Chance - Page 210/275

She beat him at his own honourable game and the thoroughness of her

serenity disconcerted Anthony a bit. It was he who stammered when it

came to talking. The suppressed fierceness of his character carried him

on after the first word or two masterfully enough. But it was as if they

both had taken a bite of the same bitter fruit. He was thinking with

mournful regret not unmixed with surprise: "That fellow Fyne has been

telling me the truth. She does not care for me a bit." It humiliated

him and also increased his compassion for the girl who in this darkness

of life, buffeted and despairing, had fallen into the grip of his

stronger will, abandoning herself to his arms as on a night of shipwreck.

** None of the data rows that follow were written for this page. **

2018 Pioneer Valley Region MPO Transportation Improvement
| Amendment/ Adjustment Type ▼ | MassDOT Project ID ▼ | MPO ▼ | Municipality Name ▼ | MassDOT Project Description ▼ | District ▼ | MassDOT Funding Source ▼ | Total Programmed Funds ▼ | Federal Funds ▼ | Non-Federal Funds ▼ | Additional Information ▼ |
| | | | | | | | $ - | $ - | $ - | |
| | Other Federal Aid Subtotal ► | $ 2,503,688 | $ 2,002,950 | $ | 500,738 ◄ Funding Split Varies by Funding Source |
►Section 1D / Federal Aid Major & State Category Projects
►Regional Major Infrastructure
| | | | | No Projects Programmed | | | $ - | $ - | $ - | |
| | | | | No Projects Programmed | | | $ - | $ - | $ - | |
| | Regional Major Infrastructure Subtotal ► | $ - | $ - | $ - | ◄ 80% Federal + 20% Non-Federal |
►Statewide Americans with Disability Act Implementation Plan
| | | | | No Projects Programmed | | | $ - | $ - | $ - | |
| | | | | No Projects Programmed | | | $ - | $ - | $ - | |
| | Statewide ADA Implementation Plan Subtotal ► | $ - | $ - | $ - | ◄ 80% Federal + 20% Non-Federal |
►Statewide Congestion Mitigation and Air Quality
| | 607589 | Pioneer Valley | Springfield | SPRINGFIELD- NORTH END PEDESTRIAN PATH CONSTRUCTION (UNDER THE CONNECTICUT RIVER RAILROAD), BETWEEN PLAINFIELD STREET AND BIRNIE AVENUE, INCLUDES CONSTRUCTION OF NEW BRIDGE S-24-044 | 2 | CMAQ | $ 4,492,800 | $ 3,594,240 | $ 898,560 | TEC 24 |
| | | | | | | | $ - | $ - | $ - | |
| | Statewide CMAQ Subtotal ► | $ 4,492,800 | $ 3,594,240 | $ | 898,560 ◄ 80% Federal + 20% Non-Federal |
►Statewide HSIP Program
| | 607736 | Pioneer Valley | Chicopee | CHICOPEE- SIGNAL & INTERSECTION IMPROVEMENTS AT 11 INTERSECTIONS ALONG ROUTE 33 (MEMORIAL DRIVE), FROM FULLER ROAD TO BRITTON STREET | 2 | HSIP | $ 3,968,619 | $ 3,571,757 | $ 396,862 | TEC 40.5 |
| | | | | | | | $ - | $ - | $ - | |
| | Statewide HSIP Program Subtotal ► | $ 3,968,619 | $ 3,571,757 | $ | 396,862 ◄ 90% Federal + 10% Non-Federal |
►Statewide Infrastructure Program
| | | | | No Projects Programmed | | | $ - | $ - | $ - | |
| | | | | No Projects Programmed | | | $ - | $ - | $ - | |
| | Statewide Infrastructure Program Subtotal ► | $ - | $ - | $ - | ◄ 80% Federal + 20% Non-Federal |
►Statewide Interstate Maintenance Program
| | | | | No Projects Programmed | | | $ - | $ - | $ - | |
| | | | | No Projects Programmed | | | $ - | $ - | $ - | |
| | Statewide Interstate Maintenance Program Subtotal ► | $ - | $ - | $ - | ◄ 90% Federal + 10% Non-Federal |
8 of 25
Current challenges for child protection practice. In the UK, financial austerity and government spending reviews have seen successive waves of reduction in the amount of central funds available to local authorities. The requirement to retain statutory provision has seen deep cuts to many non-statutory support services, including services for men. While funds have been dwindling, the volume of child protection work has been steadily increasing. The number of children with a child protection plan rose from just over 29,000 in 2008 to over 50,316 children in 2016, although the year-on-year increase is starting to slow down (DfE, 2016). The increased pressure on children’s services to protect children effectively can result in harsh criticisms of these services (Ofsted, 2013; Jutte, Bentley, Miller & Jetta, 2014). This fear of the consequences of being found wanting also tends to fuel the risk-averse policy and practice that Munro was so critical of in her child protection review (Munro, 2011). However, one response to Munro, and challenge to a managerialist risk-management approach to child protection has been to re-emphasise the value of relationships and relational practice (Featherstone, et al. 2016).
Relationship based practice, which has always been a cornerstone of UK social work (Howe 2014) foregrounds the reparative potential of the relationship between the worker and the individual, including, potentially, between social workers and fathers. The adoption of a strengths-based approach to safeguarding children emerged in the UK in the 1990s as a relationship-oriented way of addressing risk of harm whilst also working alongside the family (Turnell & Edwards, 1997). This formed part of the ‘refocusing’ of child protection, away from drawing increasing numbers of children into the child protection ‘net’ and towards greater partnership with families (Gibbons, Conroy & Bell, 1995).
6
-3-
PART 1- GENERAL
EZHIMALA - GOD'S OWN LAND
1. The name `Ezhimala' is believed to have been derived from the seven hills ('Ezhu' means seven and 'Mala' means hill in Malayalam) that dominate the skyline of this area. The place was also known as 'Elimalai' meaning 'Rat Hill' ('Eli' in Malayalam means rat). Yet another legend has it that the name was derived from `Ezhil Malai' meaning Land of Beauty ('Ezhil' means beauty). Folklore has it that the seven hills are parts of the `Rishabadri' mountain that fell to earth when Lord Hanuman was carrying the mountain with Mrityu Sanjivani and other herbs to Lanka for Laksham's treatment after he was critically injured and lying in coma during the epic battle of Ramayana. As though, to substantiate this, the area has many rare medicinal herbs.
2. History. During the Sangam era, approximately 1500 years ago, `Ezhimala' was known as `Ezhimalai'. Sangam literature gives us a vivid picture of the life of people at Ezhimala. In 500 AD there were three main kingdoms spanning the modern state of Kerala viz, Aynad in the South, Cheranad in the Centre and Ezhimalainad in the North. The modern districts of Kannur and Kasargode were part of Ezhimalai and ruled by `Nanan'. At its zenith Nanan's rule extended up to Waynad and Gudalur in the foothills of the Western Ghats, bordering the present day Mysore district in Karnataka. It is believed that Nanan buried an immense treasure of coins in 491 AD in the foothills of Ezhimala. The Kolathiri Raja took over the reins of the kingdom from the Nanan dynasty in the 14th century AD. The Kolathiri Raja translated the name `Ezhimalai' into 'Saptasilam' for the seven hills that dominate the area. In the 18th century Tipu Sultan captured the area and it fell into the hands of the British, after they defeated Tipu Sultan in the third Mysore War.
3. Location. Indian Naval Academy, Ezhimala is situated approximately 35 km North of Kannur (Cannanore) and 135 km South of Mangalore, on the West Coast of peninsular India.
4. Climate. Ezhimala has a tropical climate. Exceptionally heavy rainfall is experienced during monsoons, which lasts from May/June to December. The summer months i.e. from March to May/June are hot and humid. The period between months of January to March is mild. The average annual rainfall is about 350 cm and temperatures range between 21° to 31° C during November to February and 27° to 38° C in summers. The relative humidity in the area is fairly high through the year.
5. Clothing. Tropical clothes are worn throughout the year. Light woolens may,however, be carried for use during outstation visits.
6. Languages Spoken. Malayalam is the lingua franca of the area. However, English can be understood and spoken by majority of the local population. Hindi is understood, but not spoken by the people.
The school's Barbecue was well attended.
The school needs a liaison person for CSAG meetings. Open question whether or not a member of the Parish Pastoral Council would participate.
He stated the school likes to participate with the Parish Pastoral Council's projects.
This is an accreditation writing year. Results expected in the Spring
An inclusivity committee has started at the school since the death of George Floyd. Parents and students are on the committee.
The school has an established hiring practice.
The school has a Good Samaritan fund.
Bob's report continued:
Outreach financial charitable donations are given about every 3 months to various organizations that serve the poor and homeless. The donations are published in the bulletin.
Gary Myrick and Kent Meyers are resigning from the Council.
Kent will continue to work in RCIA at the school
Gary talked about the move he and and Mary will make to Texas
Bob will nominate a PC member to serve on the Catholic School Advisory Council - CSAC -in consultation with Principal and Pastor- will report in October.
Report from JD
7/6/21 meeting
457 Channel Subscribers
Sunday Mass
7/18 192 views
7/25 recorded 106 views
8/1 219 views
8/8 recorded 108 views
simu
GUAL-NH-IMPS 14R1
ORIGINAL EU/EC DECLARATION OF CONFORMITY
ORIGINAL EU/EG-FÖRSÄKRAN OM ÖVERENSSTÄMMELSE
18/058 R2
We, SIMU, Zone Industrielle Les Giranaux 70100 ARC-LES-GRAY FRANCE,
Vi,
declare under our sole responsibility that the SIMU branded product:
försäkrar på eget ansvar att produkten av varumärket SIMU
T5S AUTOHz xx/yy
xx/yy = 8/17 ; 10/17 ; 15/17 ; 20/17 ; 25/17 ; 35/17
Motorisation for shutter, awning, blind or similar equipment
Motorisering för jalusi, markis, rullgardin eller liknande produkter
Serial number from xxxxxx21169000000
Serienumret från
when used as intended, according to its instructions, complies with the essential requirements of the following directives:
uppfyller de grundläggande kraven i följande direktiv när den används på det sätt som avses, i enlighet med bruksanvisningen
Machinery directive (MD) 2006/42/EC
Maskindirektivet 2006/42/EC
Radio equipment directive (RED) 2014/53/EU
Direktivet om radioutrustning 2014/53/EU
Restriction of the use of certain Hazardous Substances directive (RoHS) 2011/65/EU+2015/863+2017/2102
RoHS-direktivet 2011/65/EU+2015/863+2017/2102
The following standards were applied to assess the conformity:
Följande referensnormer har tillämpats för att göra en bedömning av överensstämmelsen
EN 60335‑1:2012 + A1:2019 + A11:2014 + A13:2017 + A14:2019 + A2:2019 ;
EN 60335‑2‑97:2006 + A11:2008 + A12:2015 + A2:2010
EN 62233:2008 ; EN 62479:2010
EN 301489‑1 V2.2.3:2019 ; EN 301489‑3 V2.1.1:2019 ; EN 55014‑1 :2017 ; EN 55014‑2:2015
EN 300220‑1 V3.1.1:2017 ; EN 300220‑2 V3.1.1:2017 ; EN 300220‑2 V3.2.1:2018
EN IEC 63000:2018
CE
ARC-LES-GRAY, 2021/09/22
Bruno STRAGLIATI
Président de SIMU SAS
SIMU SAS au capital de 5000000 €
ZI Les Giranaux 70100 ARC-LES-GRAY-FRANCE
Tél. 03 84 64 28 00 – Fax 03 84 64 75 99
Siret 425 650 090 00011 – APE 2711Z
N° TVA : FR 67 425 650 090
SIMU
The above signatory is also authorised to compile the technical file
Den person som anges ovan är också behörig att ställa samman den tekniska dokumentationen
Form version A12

Flora on her side with partial insight (for women are never blind with

the complete masculine blindness) looked on him with some pity; and she

felt pity for herself too. It was a rejection, a casting out; nothing

new to her. But she who supposed all her sensibility dead by this time,

discovered in herself a resentment of this ultimate betrayal. She had no

resignation for this one. With a sort of mental sullenness she said to

herself: "Well, I am here. I am here without any nonsense. It is not my

fault that I am a mere worthless object of pity."

And these things which she could tell herself with a clear conscience

served her better than the passionate obstinacy of purpose could serve

Roderick Anthony. She was much more sure of herself than he was. Such

are the advantages of mere rectitude over the most exalted generosity.

And so they went out to get married, the people of the house where she

lodged having no suspicion of anything of the sort. They were only

excited at a "gentleman friend" (a very fine man too) calling on Miss

Smith for the first time since she had come to live in the house. When

she returned, for she did come back alone, there were allusions made to

that outing. She had to take her meals with these rather vulgar people.

The woman of the house, a scraggy, genteel person, tried even to provoke

confidences. Flora's white face with the deep blue eyes did not strike

their hearts as it did the heart of Captain Anthony, as the very face of

the suffering world. Her pained reserve had no power to awe them into

decency.

Well, she returned alone--as in fact might have been expected. After

leaving the Registry Office Flora de Barral and Roderick Anthony had gone

for a walk in a park. It must have been an East-End park but I am not

sure. Anyway that's what they did. It was a sunny day. He said to her:

"Everything I have in the world belongs to you. I have seen to that

without troubling my brother-in-law. They have no call to interfere."